Okay, since this is a muscle car, we are obligated by the car-lovers’ code to start with the power figures. The Geiger Camaro has the same 6.2-liter V8 under the hood that comes on the stock 2010 Camaro SS. The base version of this engine puts out an impressive 426 horsepower and 420 lb-ft of torque, but this wasn’t enough for the German tuning firm. They attached a supercharger that brings the output to 568 horses and 590 (!) lb-ft of torque. The top speed is 195 mph. And, for those who are counting, that ties the current darling of the German sports car world, the 2010 Porsche 911 GT3. And, while no pricing has been announced for the Geiger Camaro, it is sure to come in under the GT3′s base price of $113,500.
Fast and powerful, the Geiger Camaro lives up to the muscle car promise, but it goes a step further.

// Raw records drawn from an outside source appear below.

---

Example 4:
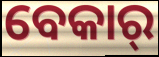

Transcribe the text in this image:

ବେକାର୍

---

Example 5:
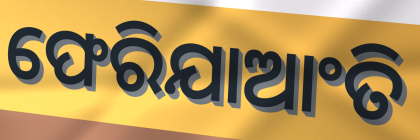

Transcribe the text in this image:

ଫେରିଯାଆଂତି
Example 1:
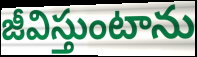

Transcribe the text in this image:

జీవిస్తుంటాను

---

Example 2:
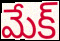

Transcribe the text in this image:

మేక్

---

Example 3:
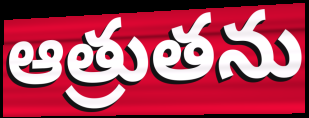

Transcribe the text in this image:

ఆత్రుతను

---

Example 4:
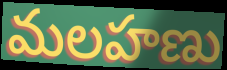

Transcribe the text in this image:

మలహణు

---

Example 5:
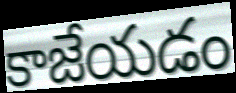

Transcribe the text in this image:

కాజేయడం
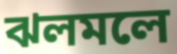
ঝলমলে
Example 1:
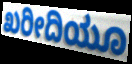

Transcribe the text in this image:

ಖರೀದಿಯೂ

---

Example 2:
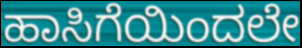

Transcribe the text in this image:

ಹಾಸಿಗೆಯಿಂದಲೇ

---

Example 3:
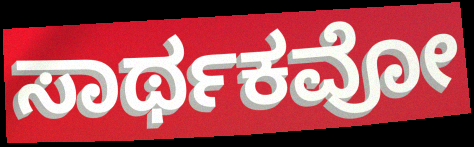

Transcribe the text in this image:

ಸಾರ್ಥಕವೋ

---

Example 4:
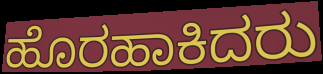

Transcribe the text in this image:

ಹೊರಹಾಕಿದರು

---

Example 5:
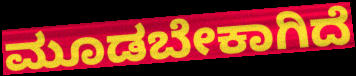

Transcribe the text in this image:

ಮೂಡಬೇಕಾಗಿದೆ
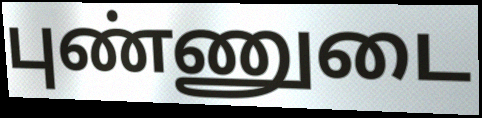
புண்ணுடை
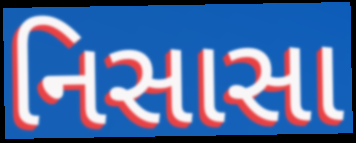
નિસાસા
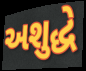
અશુદ્ધે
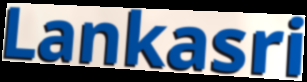
Lankasri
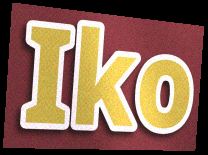
Iko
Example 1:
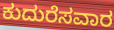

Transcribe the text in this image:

ಕುದುರೆಸವಾರ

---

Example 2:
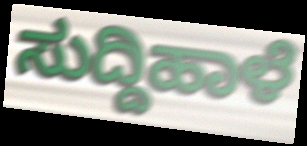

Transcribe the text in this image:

ಸುದ್ದಿಹಾಳೆ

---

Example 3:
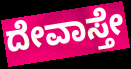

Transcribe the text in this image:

ದೇವಾಸ್ತೇ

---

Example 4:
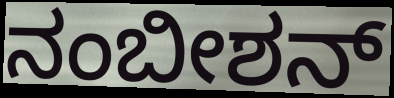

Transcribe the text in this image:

ನಂಬೀಶನ್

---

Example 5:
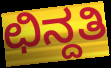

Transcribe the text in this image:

ಛಿನ್ದತಿ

Geiger fitted their Camaro with coil-over suspension at the four corners and, in order to keep it flat through the corners, installed a series of adjustable large-diameter anti-roll bars at both the front and rear. Unlike the Shelby Super Snake Mustang mentioned before, the Geiger Camaro can go into a tight corner at speed and come out the other side in one piece (instead of breaking through a barrier and flying off a cliff).

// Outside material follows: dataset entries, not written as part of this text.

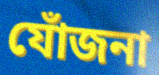
যোঁজনা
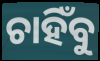
ଚାହିଁବୁ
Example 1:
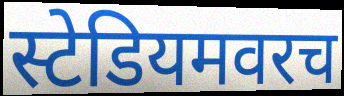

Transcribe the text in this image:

स्टेडियमवरच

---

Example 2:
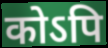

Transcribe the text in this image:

कोऽपि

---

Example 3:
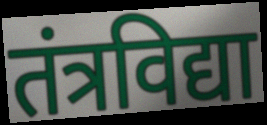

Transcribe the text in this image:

तंत्रविद्या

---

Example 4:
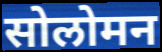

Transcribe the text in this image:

सोलोमन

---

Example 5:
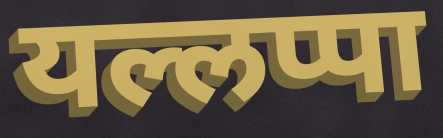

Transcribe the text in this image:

यल्लप्पा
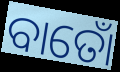
ବାତୋଁ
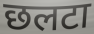
छलटा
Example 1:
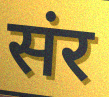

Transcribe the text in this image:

संर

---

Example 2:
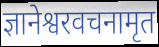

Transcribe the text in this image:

ज्ञानेश्वरवचनामृत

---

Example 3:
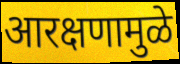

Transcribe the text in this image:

आरक्षणामुळे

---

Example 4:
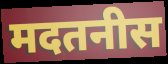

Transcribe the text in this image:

मदतनीस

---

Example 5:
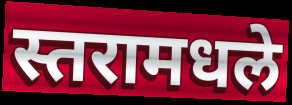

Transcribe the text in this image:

स्तरामधले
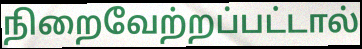
நிறைவேற்றப்பட்டால்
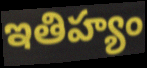
ఇతిహ్యం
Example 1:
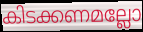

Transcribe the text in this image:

കിടക്കണമല്ലോ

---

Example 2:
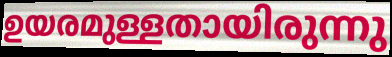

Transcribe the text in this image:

ഉയരമുള്ളതായിരുന്നു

The brake system further illustrates the German firm’s philosophy of “more is better.” The front discs are 380 mm and the rears are grooved 355 mm discs. In inches, that measures to 15 and 14 respectively. The six-piston brake calipers on the front and the 4-piston setup on the rears required that the already massive 20-inch wheels from the stock Camaro SS be replaced with 22-inchers. They probably could have used more modest 20-inch wheels without any clearance issues, but that wouldn’t be more than the original, would it?

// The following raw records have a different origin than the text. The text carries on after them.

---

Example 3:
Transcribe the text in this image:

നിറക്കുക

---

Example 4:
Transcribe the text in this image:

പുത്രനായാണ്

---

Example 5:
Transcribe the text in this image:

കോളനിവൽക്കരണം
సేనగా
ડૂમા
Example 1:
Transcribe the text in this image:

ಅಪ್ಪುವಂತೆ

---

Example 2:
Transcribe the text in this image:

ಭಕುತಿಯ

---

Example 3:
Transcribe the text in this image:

Visually, Geiger doesn’t stray too far from the regular Camaro SS. Some of their previous tuning designs have strayed a bit from the original, but this one stays relatively true (except for those wheels of course). But, since the stock Camaro is already a pretty darn good-looking car, there won’t likely be any complaints on that front. The 2010 Geiger Camaro SS Kompressor was just announced a few days ago, so there isn’t a set release date or price yet, but you can be sure it’ll be one of the most appealing muscle cars on the market.